Warrap comprises six counties: Tonj South, Tonj North, Tonj East, Gogrial East, Gogrial West, and Twic. The state itself was born of the 2005 Comprehensive Peace Agreement, which ended the Second Sudanese Civil War. That agreement, signed between the Sudan People's Liberation Movement under John Garang and the Sudanese government under Omar al-Bashir, set the conditions for the 2011 secession that made South Sudan a country. Since then, Warrap has been redrawn more than once - split into the sub-states of Twic, Gogrial, and Tonj by a 2015 presidential decree, then restored by the 2020 peace agreement.
Flying over Warrap at altitude you see a patchwork of cultivated compounds and wider savanna, cut by seasonal watercourses and the occasional dirt track. In the wet season the land goes green and the seasonal rivers run clear. In the dry months the grass browns and smoke rises in columns from controlled burns meant to clear pasture. Kuajok, the capital, sits as a modest grid in the middle of the plain. The markers of war - displaced-persons camps, military checkpoints, the scars of burned villages - remain visible if you know what to look for.
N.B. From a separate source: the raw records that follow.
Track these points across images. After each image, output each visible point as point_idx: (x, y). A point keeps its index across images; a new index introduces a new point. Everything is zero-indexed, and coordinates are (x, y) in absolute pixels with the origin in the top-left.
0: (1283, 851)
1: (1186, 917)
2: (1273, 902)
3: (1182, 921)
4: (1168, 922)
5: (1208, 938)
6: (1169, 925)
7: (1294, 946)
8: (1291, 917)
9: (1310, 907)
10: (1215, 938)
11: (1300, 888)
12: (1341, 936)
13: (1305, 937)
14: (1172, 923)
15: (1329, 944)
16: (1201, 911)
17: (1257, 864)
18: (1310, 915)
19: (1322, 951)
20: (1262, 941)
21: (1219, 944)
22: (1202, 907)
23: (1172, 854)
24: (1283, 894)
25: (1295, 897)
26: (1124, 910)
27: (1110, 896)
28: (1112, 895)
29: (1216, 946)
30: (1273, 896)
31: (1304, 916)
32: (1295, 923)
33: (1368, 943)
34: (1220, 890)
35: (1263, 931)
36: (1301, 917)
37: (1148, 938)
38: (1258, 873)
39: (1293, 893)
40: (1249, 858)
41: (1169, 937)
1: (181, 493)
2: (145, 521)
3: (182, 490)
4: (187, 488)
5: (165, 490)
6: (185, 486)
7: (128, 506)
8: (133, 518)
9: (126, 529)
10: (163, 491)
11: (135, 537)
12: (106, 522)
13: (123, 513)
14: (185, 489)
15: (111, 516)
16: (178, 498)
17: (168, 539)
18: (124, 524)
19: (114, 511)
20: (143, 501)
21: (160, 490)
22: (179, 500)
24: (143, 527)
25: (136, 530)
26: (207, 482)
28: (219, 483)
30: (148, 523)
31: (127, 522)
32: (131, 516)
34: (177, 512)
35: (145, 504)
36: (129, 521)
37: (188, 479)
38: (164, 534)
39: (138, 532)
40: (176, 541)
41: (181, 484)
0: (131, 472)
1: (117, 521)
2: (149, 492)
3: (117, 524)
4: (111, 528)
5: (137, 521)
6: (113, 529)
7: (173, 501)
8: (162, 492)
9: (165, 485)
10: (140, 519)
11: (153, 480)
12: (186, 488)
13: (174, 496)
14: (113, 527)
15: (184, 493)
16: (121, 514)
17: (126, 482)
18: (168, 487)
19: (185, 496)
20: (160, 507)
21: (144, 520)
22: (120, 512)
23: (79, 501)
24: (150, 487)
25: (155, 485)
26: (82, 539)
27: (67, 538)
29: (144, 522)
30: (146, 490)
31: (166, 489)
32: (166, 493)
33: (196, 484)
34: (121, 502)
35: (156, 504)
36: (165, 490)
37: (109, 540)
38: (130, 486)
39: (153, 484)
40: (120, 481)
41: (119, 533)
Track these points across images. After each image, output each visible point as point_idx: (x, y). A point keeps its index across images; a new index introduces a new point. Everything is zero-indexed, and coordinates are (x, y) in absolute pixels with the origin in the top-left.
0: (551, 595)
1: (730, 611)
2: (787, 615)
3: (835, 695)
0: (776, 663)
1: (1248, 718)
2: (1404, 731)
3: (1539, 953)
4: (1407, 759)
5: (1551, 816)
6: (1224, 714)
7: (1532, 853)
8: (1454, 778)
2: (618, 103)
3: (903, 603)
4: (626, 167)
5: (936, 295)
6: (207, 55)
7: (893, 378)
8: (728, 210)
So do the cattle: vast herds of white, brown, and spotted animals moving slowly along the water, the economic and spiritual backbone of a people whose ancestors have been here longer than any border.
Coordinates: 8.39°N, 28.25°E. Recommended viewing altitude: FL320-FL380 for regional view. Visible landmarks: Kuajok urban center, seasonal rivers draining southeast toward the Sudd, cattle camp clusters, Gogrial town area. Nearest airport: Kuajok Airport (HSKJ/RBX). Other references: Juba International (HSSJ/JUB) ~600 km southeast, Wau Airport (HSWW/WUU) ~200 km west. Weather: tropical savanna climate, hot year-round; wet season May-October with afternoon thunderstorms; dusty/hazy in dry season.